I am studying the transition rule of electric dipole transition. I have some question about some rules in the Wikipedia: https://en.wikipedia.org/wiki/Selection_rule#Summary_table
In that table, they claim that in the LS coupling when $\Delta s=0$, $\Delta l=0$ is one of allowed transitions for hydorgen-like atoms, and even in the intermediate coupling $\Delta l$ can also be 0 or even $\pm2.$
However, how can I get this conclusion?
I tried to calculate this:
For the LS coupling cases, if I express the states in terms of $|lm_l\rangle|s,m_s\rangle$ and express $\langle j',m'_j|er_q|j,m_j\rangle$ :
$$ |j,m_j\rangle=\sum_{m_s,m_l}\langle l,m_l;s,m_s|j,m_j\rangle|l,m_l;s,m_s\rangle $$
Then: ($q=0,\pm1$ $\pm1$ is for left/right circular polarization and 0 is for linear polarization.)
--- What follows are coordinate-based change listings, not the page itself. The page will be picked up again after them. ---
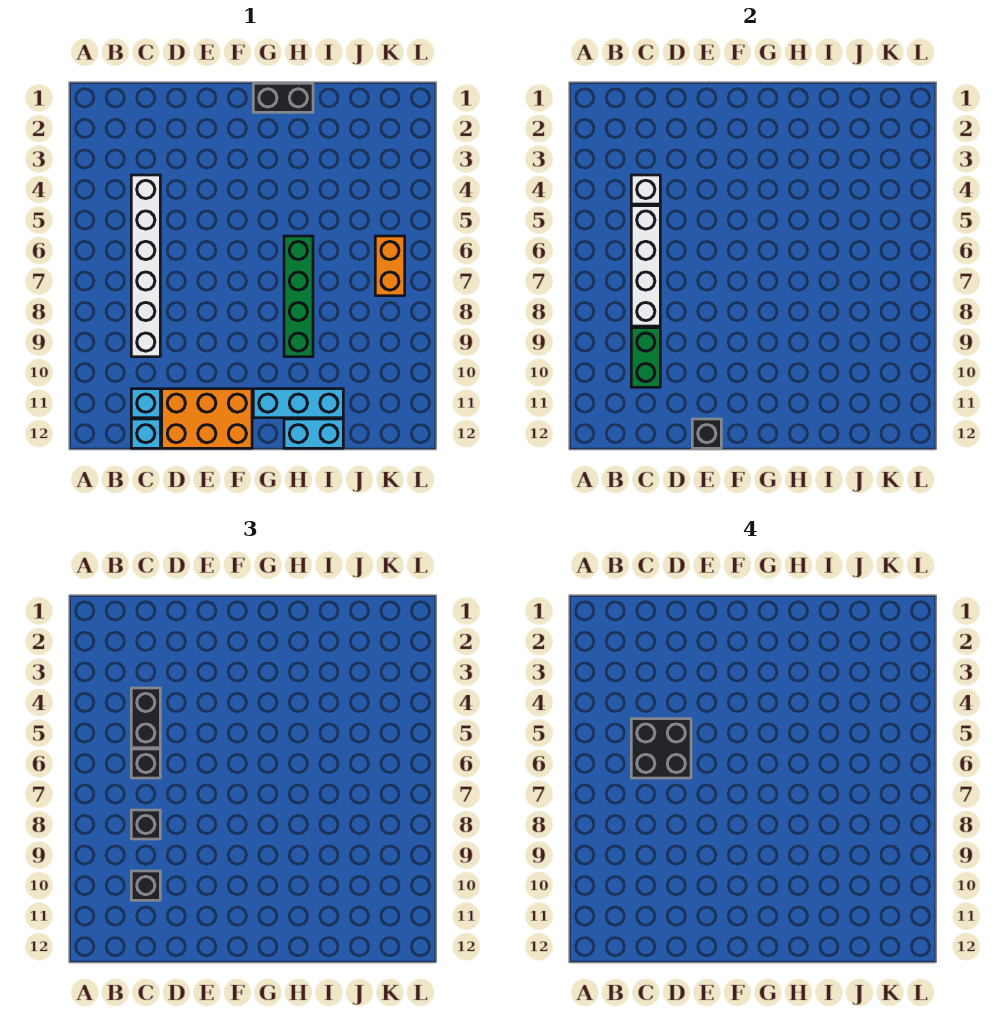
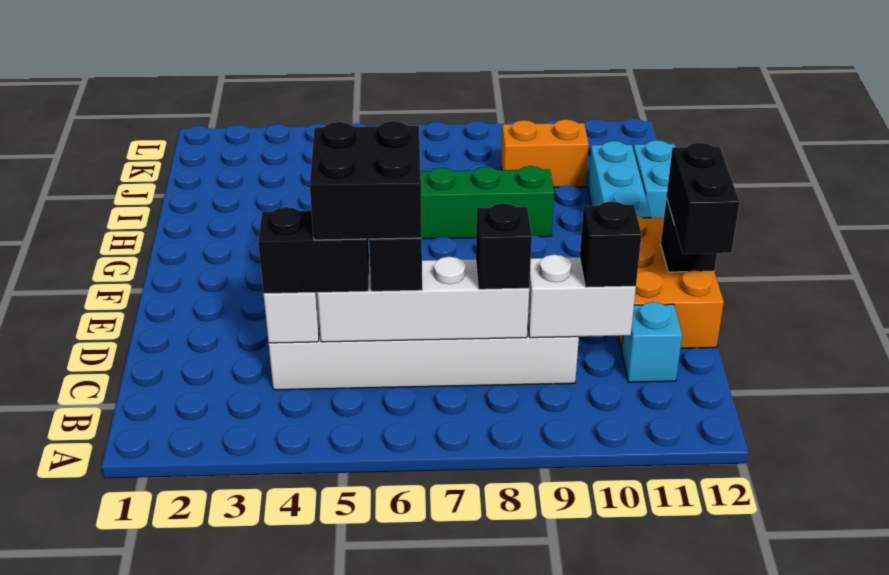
green 1x2 brick [631,328,660,387] -> white 1x2 brick [528,255,636,338]
cyan 1x1 brick [131,419,160,448] -> none
black 1x2 brick [253,83,313,112] -> black 1x2 brick moved to [667,143,740,254]
orange 1x2 brick [375,236,405,296] -> orange 1x2 brick moved to [501,119,589,187]

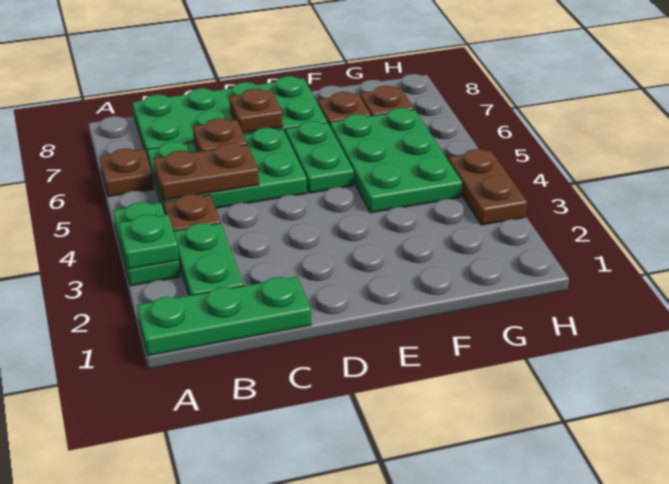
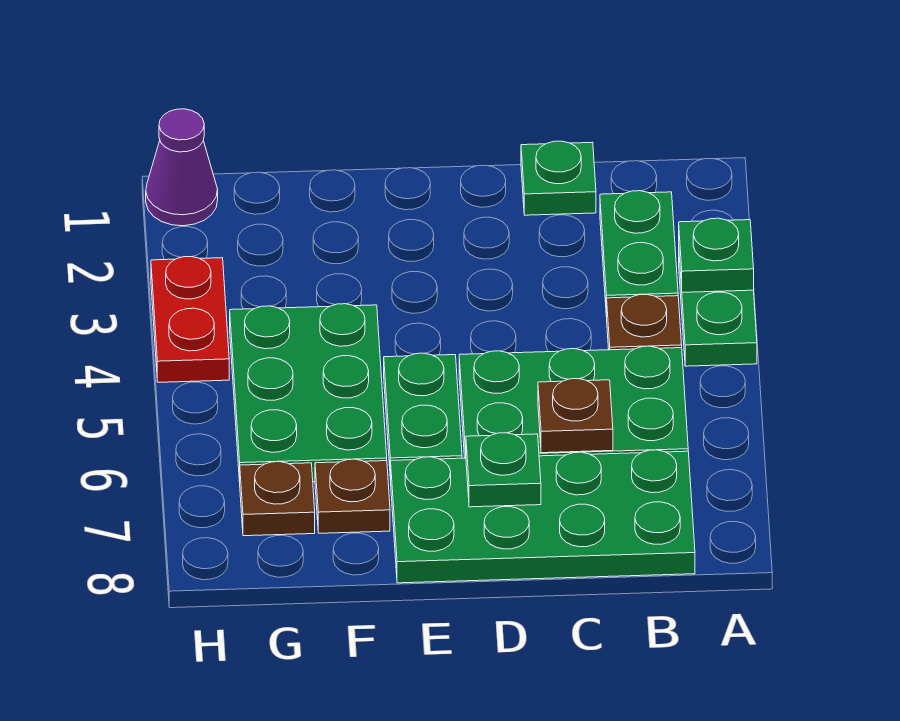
green 1x3 plate [137,277,311,356] -> green 1x1 plate [521,141,596,215]
brown 1x1 plate [100,149,154,197] -> none
brown 1x2 plate [154,143,259,200] -> none
brown 1x1 plate [229,88,283,133] -> green 1x1 plate [466,433,541,507]
none -> purple 1x1 cone [146,109,218,226]
brown 1x2 plate [448,149,527,225] -> red 1x2 plate [151,257,229,382]

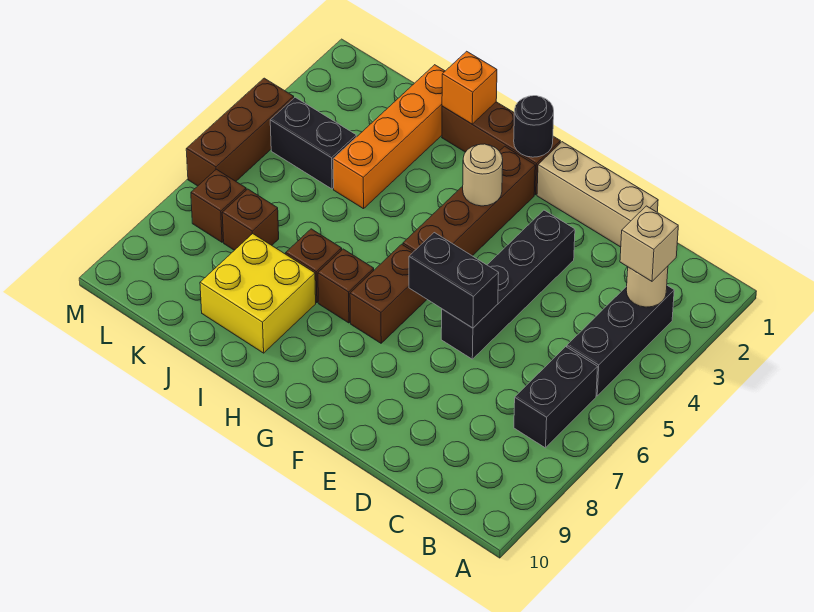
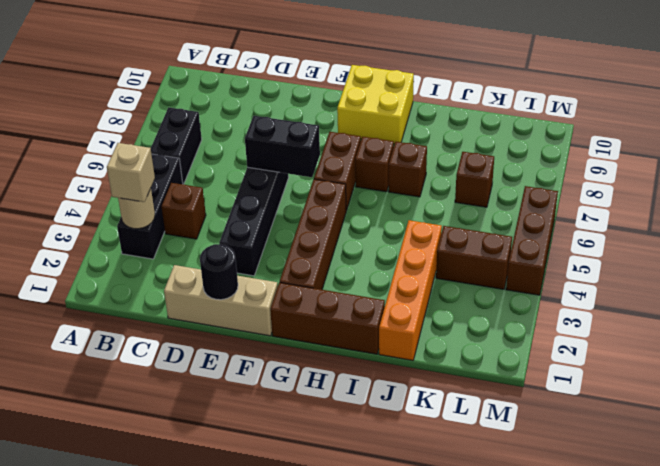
black 1x1 round brick [514,96,554,157] -> black 1x1 round brick moved to [200,244,238,300]
tan 1x1 round brick [463,144,503,206] -> none
orange 1x1 brick [442,51,497,124] -> none
yellow 2x2 brick [200,234,316,353] -> yellow 2x2 brick moved to [337,65,414,144]
black 1x2 brick [270,97,356,189] -> brown 1x2 brick [436,226,512,289]
brown 1x1 brick [191,169,246,242] -> brown 1x1 brick moved to [161,183,206,239]

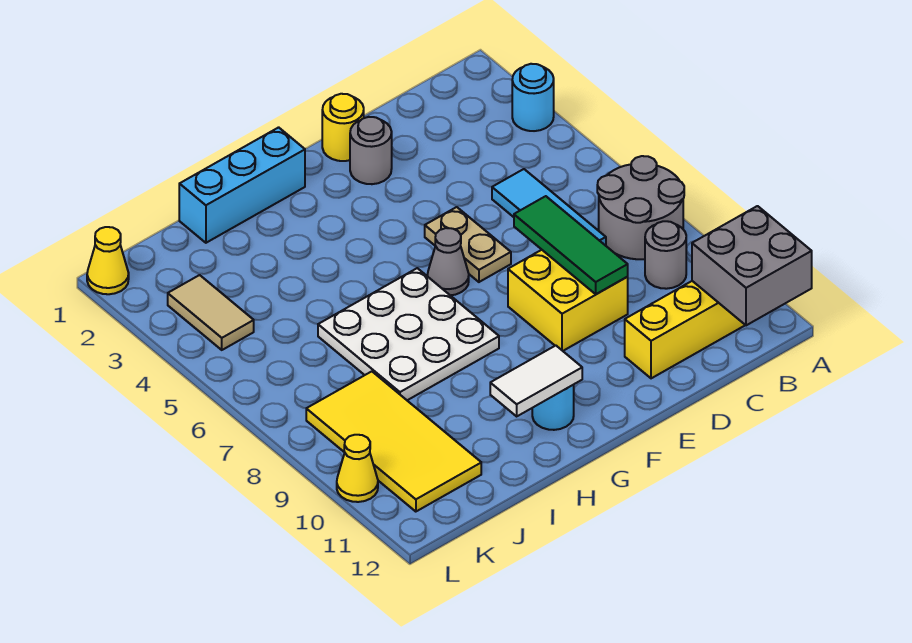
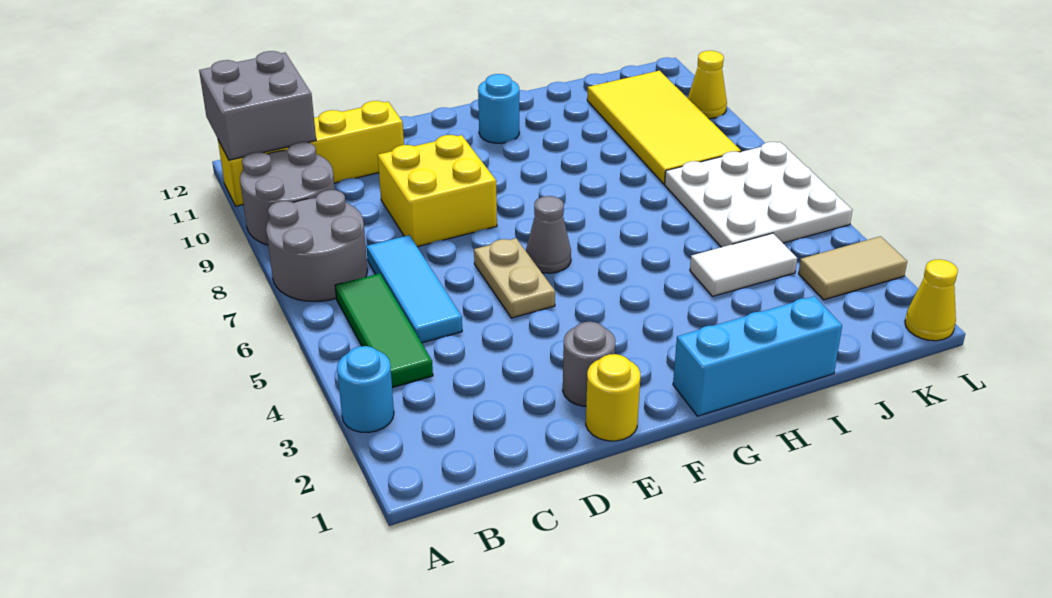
grey 1x1 round brick [645,221,686,289] -> grey 2x2 round brick [240,142,335,245]
green 1x3 tile [514,196,628,294] -> green 1x3 tile moved to [335,273,433,388]
white 3x3 plate [318,268,499,400] -> white 3x3 plate moved to [665,142,852,247]
white 1x2 tile [490,346,582,416] -> white 1x2 tile moved to [690,233,797,296]
tan 1x2 tile [168,275,254,350] -> tan 1x2 tile turned to [798,236,907,300]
$$ \begin{split} \langle j',m'_j|er_q|j,m_j\rangle&=\sum_{m_l,m_s,m_l',m_s'}\langle l',m'_l;s',m'_s|er_q|l,m_l;s,m_s\rangle \langle j',m'_j|l',m'_l;s',m'_s\rangle \langle l,m_l;s,m_s|j,m_j\rangle\\ &= \sum_{m_l,m_s,m_l',m_s'} \langle l',m'_l|er_q|l,m_l\rangle \langle s',m_s'|s,m_s\rangle \langle j',m'_j|l',m'_l;s',m'_s\rangle \langle l,m_l;s,m_s|j,m_j\rangle\\ \xrightarrow{\langle s',m_s'|s,m_s\rangle=\delta_{ss'}\delta_{m_s,m_s'}}&=\sum_{m_l,m_l',m_s} \langle l',m'_l|er_q|l,m_l\rangle \langle j',m'_j|l',m'_l;s,m_s\rangle \langle l,m_l;s,m_s|j,m_j\rangle\\ \end{split} $$
If the electric dipole moment does not vanish then $\langle l',m'_l|er_q|l,m_l\rangle$ can not vanish so $\Delta l\neq0.$
According to the Wigner-Eckart theorem,
$$ \langle j',m'_j|er_q|j,m_j\rangle=\langle j',m'_j||er_q||j,m'_j\rangle \langle j,m_j;1,q|j',m'_j\rangle $$
The selection rule is:
$$ m'=m+q,\\ j-1\leq j'\leq j+1 $$
So according to this theorem the selection rule is: $\Delta j=0,\pm1,\ \Delta m=q.$ Even I pick $\Delta j=0$, I must still need to pick up two states whose $\Delta l\neq0.$ Also, how can I have two states whose $\Delta s=1$ in the intermediate coupling? Because as I know for hydrogen-like atoms there is only one valence electron so the spin angular momentum should always be $1/2$.
And how can two states with $\Delta l=\pm2$ be coupled in the intermediate coupling? And what does intermediate coupling means?